Transcribed page contents
====

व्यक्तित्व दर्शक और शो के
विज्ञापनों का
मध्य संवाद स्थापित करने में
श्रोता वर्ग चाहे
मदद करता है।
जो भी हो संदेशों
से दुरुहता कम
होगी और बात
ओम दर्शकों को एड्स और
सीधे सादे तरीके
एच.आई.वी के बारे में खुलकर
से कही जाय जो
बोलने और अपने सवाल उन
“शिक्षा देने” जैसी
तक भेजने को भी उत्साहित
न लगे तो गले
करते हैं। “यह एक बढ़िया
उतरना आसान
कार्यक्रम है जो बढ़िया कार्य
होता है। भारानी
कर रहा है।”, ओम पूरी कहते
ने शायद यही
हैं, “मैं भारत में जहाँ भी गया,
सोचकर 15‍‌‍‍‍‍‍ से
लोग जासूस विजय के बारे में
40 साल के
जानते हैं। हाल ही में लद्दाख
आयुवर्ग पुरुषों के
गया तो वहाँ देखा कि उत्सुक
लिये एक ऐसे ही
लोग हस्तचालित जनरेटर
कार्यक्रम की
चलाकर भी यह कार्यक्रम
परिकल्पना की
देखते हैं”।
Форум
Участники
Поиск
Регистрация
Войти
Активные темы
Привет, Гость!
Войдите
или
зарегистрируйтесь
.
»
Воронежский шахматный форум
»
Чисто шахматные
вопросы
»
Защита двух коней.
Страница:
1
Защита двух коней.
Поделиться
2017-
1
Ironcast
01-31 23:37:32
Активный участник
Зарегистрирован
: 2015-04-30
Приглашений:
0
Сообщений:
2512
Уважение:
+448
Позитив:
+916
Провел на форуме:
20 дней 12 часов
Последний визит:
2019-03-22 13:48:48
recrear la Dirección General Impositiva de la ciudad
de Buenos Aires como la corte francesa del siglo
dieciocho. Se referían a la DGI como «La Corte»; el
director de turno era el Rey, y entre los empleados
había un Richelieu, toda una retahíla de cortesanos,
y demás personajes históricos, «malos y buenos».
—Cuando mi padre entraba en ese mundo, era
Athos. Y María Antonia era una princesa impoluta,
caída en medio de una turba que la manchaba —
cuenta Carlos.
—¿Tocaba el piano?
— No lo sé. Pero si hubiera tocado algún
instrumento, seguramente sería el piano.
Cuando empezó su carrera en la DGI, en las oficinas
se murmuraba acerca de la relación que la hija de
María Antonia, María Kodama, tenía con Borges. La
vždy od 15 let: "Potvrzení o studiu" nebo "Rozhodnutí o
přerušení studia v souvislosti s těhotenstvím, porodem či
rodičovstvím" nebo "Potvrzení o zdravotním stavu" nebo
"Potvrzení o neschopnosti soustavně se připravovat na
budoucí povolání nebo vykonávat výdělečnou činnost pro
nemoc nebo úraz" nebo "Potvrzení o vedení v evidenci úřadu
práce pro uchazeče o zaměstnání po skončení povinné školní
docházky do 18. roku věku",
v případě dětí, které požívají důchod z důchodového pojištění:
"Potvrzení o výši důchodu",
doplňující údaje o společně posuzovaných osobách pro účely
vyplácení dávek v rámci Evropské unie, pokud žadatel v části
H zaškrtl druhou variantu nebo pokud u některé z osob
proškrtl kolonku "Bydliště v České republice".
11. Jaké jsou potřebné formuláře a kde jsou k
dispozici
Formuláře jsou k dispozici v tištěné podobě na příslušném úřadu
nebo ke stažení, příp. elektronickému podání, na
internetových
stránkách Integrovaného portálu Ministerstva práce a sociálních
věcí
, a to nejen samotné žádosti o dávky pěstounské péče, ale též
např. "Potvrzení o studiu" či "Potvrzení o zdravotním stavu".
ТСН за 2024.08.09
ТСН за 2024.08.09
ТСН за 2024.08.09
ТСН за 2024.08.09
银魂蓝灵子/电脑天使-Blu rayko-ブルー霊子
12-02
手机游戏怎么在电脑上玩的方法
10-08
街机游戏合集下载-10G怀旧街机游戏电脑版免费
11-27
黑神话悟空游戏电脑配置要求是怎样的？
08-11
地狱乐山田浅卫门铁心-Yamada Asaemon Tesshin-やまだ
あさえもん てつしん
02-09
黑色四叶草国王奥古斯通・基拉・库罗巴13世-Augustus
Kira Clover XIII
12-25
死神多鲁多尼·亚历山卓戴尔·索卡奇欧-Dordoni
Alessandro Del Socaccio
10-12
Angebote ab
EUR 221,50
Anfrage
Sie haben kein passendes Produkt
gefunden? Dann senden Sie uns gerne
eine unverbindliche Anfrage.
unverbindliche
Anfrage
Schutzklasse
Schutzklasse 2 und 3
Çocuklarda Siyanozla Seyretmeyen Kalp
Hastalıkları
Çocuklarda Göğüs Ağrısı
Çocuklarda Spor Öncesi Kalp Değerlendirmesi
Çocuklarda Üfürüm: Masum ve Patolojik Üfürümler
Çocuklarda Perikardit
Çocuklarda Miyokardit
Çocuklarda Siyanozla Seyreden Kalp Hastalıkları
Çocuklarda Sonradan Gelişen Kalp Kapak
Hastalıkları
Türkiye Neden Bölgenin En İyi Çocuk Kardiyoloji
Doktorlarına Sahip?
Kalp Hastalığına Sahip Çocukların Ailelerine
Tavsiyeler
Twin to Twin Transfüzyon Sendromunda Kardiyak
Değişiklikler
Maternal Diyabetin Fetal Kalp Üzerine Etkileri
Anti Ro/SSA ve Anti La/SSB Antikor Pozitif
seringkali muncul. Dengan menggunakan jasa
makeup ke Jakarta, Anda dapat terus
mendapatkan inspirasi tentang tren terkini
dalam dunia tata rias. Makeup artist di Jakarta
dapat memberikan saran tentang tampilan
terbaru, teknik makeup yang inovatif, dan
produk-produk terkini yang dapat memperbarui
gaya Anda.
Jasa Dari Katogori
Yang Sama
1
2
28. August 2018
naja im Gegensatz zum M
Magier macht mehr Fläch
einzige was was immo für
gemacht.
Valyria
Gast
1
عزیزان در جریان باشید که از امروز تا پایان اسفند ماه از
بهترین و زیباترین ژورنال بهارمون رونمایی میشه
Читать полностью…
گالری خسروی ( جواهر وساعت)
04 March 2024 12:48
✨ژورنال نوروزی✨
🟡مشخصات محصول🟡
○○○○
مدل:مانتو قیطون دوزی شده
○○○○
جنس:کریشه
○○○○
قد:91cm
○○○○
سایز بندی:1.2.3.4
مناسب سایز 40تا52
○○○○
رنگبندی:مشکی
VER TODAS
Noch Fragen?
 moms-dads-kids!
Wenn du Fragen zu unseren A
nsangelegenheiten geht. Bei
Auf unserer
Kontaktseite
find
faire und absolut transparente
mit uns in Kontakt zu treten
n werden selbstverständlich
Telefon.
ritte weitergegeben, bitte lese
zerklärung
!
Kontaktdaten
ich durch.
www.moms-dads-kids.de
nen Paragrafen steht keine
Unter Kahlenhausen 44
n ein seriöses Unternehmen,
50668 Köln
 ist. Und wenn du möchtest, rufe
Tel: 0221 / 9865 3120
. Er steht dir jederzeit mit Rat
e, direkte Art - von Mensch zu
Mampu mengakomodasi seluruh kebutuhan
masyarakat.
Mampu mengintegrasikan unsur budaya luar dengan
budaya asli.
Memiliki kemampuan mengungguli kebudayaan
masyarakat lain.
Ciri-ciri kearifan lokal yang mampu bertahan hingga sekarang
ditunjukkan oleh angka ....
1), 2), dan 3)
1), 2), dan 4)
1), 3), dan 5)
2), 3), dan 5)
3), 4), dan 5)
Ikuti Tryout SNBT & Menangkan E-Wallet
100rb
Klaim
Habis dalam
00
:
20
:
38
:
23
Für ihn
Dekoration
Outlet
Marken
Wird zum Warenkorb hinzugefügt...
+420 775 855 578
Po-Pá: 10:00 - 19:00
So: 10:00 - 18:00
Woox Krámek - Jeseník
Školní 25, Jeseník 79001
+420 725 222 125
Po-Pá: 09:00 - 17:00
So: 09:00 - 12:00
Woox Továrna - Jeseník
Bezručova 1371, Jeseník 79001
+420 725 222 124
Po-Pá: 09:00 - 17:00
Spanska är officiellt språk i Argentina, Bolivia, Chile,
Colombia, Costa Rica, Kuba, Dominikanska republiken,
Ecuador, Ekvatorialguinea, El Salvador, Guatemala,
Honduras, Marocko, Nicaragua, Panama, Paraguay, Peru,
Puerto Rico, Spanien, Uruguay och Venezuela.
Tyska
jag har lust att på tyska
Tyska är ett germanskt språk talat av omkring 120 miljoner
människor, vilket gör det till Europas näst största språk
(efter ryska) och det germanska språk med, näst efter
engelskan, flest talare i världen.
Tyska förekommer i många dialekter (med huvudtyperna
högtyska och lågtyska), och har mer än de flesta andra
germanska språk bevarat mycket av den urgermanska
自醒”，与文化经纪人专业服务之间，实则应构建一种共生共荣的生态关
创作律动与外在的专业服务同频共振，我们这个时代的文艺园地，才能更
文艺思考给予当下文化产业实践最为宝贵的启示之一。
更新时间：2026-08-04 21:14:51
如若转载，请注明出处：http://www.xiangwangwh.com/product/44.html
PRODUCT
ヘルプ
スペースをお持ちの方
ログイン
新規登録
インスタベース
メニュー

====

_WHAT TO PRODUCE_:
How many lines in the data above contain the string "Fragen"? Give only the number.

_SOLVED PROBLEM_:
2